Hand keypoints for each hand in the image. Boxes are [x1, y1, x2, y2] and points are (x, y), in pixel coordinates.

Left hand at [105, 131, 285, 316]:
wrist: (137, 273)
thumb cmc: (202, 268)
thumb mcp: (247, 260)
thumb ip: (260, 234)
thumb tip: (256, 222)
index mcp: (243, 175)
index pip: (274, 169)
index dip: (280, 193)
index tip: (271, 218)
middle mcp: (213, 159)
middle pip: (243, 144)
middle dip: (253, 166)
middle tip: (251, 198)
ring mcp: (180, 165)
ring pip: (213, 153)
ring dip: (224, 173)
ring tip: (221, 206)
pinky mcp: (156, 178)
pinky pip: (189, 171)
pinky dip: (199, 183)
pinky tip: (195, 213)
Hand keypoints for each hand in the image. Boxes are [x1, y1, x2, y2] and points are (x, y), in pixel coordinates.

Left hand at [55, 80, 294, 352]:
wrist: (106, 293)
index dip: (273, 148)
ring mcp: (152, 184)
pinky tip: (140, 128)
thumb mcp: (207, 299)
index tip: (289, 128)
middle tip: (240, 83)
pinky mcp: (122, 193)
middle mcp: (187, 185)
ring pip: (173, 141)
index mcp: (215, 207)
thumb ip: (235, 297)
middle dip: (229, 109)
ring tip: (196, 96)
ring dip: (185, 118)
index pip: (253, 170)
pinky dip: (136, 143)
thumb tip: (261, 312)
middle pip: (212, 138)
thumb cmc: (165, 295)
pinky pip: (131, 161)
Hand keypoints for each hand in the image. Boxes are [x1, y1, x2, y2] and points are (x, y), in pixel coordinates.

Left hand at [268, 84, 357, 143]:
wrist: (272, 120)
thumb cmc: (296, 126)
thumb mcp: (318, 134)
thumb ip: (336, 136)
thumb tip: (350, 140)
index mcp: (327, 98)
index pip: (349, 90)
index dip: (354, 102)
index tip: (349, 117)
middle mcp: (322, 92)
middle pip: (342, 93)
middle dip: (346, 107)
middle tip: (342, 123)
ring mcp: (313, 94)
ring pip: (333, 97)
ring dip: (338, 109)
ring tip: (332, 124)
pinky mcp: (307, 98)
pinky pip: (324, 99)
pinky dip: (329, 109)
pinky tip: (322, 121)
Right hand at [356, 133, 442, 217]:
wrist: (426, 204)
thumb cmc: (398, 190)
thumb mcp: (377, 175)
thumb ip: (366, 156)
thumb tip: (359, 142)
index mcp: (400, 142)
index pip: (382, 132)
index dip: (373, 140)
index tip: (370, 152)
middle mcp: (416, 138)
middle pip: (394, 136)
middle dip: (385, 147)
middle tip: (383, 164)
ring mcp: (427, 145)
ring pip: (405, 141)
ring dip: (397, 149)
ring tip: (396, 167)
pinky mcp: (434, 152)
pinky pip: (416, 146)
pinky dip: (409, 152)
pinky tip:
——————
### [WHAT YOU ARE ASKED TO DO]
Would you reproduce the full listing without changing a single word?

### [PROBLEM SOLUTION]
Hand keypoints for each hand in the image. Boxes are [x1, y1, x2, y2] and points are (x, y), in pixel coordinates.

Left hand at [105, 131, 285, 316]:
wrist: (137, 273)
thumb cmc: (202, 268)
thumb mcp: (247, 260)
thumb ip: (260, 234)
thumb tip: (256, 222)
index mcp: (243, 175)
index pip: (274, 169)
index dip: (280, 193)
index tip: (271, 218)
middle mcp: (213, 159)
middle pip: (243, 144)
middle dip: (253, 166)
middle tip: (251, 198)
ring mcp: (180, 165)
ring pip: (213, 153)
ring dip: (224, 173)
ring tip: (221, 206)
pinky mcp: (156, 178)
pinky pip: (189, 171)
pinky dip: (199, 183)
pinky tip: (195, 213)
Hand keypoints for each hand in the image. Boxes are [x1, y1, x2, y2] and points are (x, y), in pixel coordinates.

Left hand at [55, 80, 294, 352]:
wrist: (106, 293)
index dip: (273, 148)
ring mcp: (152, 184)
pinky tip: (140, 128)
thumb mcp: (207, 299)
index tip: (289, 128)
middle tip: (240, 83)
pinky mcp: (122, 193)
middle mcp: (187, 185)
ring pip: (173, 141)
index mcp: (215, 207)
thumb ip: (235, 297)
middle dip: (229, 109)
ring tip: (196, 96)
ring dip: (185, 118)
index pip: (253, 170)
pinky dip: (136, 143)
thumb tip: (261, 312)
middle pip: (212, 138)
thumb cmc: (165, 295)
pinky pip: (131, 161)
Hand keypoints for each hand in the image. Boxes are [x1, y1, x2, y2] and points are (x, y), in pixel coordinates.

Left hand at [268, 84, 357, 143]:
wrist: (272, 120)
thumb cmc: (296, 126)
thumb mcp: (318, 134)
thumb ip: (336, 136)
thumb tip: (350, 140)
index mcp: (327, 98)
index pip: (349, 90)
index dip: (354, 102)
index tip: (349, 117)
middle mcp: (322, 92)
middle pip: (342, 93)
middle dip: (346, 107)
middle tip: (342, 123)
ring mcp: (313, 94)
ring pip: (333, 97)
ring dip: (338, 109)
ring tip: (332, 124)
pinky mcp: (307, 98)
pinky pip: (324, 99)
pinky dip: (329, 109)
pinky tip: (322, 121)
Right hand at [356, 133, 442, 217]:
wrist: (426, 204)
thumb cmc: (398, 190)
thumb mcp: (377, 175)
thumb ip: (366, 156)
thumb tip: (359, 142)
index mcp: (400, 142)
index pip: (382, 132)
index dip: (373, 140)
index tip: (370, 152)
middle mcp: (416, 138)
middle pip: (394, 136)
middle dip: (385, 147)
middle tip: (383, 164)
ring mcp: (427, 145)
ring pip: (405, 141)
ring dip: (397, 149)
ring tip: (396, 167)
pinky mcp: (434, 152)
pinky pip: (416, 146)
pinky dip: (409, 152)
pinky tip:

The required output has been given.